Maximize a visualization (by clicking the arrow icon in its top right corner).
Click/tap the icon, which appears in the top right section of the screen (see below).
The table below explains what every function is used for, the algorithm the function uses, and for which visualizations the function can be enabled.
The Time series forecast function is used to provide prediction of the data for a given data series. In the example below, the function is used to provide a forecast of the sales of two products for the next 6 months.
To achieve the forecast shown above, perform the following steps:
Select Time series forecast from the Statistical Functions menu.
The following settings dialog opens:
Here you need to configure Season length and Periods to Forecast.
Season Length - select the number of days, months or years in a season for your visualization. The time unit for the season length is determined based on whether your Date field is measured in days, month or years.

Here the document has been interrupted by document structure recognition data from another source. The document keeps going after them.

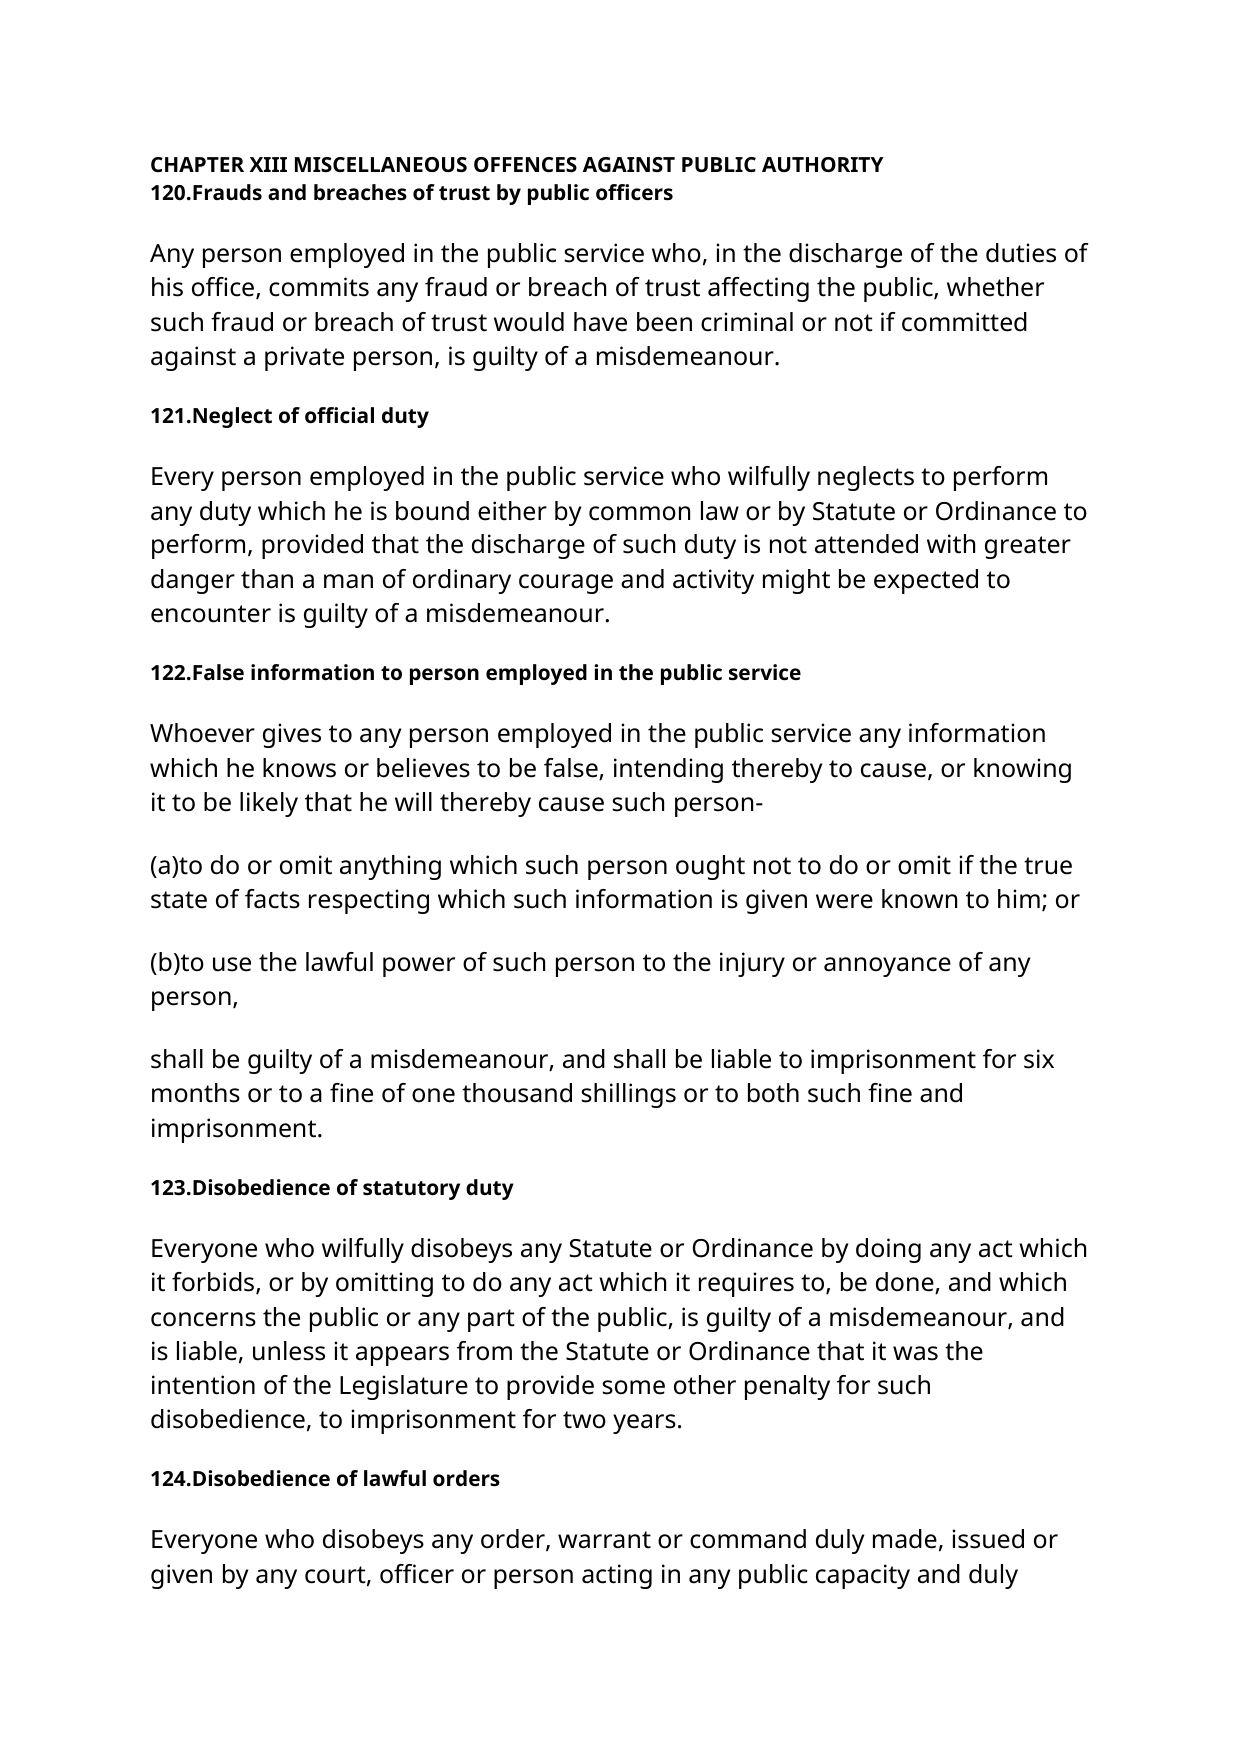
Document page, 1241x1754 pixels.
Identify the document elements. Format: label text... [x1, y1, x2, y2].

text Every person employed in the public service who wilfully neglects to perform any duty which he is bound either by common law or by Statute or Ordinance to perform, provided that the discharge of such duty is not attended with greater danger than a man of ordinary courage and activity might be expected to encounter is guilty of a misdemeanour. [150, 459, 1090, 629]
text 123.Disobedience of statutory duty [150, 1173, 1090, 1202]
text CHAPTER XIII MISCELLANEOUS OFFENCES AGAINST PUBLIC AUTHORITY [150, 150, 1090, 178]
text 122.False information to person employed in the public service [150, 658, 1090, 687]
text (b)to use the lawful power of such person to the injury or annoyance of any person, [150, 945, 1090, 1013]
text (a)to do or omit anything which such person ought not to do or omit if the true state of facts respecting which such information is given were known to him; or [150, 847, 1090, 916]
text Any person employed in the public service who, in the discharge of the duties of his office, commits any fraud or breach of trust affecting the public, whether such fraud or breach of trust would have been criminal or not if committed against a private person, is guilty of a misdemeanour. [150, 236, 1090, 372]
text Whoever gives to any person employed in the public service any information which he knows or believes to be false, intending thereby to cause, or knowing it to be likely that he will thereby cause such person- [150, 716, 1090, 818]
text 120.Frauds and breaches of trust by public officers [150, 178, 1090, 207]
text 124.Disobedience of lawful orders [150, 1464, 1090, 1493]
text 121.Neglect of official duty [150, 401, 1090, 430]
text shall be guilty of a misdemeanour, and shall be liable to imprisonment for six months or to a fine of one thousand shillings or to both such fine and imprisonment. [150, 1042, 1090, 1144]
text Everyone who wilfully disobeys any Statute or Ordinance by doing any act which it forbids, or by omitting to do any act which it requires to, be done, and which concerns the public or any part of the public, is guilty of a misdemeanour, and is liable, unless it appears from the Statute or Ordinance that it was the intention of the Legislature to provide some other penalty for such disobedience, to imprisonment for two years. [150, 1231, 1090, 1435]
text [150, 1522, 1090, 1590]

In time series data, a season is a specific regular interval at which variations occur. The Exponential smoothing algorithm in Reveal computes an evolving trend and uses a seasonal adjustment to equate it.
For example, the sales of ski accessories varies within a year - they may reach their peak in November and December and decrease significantly in April. This tendency will repeat the next year. That means the season length for this example is 12 months.
Periods to Forecast - select the number of days, months or years, for which you want your data predicted. The time unit for the periods is determined based on whether your Date field is measured in days, month or years.
The forecast is presented by a line and a shaded area around it. The line displays the prediction and the shaded area shows the range in which the future dataset is expected to fall in.
If you check the visualization’s underlying data after the application of the Time series function, you will notice the forecasted values are highlighted in yellow (see below).
The Linear regression is a statistical model, attempting to show the relationship between two variables with a linear equation. The regression analysis results in graphing a line over your visualization, which aims to evaluate an on-going tendency. The line is calculated to go close to most of the points in the dataset, fitting the overall shape of the data.
The Linear regression function also allows you to include a linear forecast of the data for a selected period of time. After selecting the Linear regression function from the Statistical functions menu, you will see the following dialog:
For Periods to forecast select the number of days, months or years, for which you want your data predicted. The time unit for the periods is determined based on whether your Date field is measured in days, month or years.
Below you can see the Linear regression function applied to a visualization, where the line is extended for 6 months to show a prediction based on the observed tendency:
The line rendered across the visualization above shows the extent to which changes in the sales (variable placed on the y-axis), can be attributed to time (or other variable, placed on the x-axis). The linear relationship between sales and time data determines the line, which makes the tendency of sales slowly going down more visible.
If you check the visualization’s underlying data after the application of the Linear regression, you will notice the forecasted values are highlighted in yellow (as shown in the last screenshot of the Time series forecast).
Outliers are extreme values that deviate from other observations on data. The Detect outliers function shows points that deviate considerably from the average values of the rest of the points in the data series.
In the example above, the detected data points lay far from the rest of the distribution and show a sudden rise in sales in a particular moment, which diverges significantly from the overall pattern of sales.
If you check the visualization’s underlying data after the application of the Detect outliers function, you will notice the data detected as outlier is highlighted in yellow.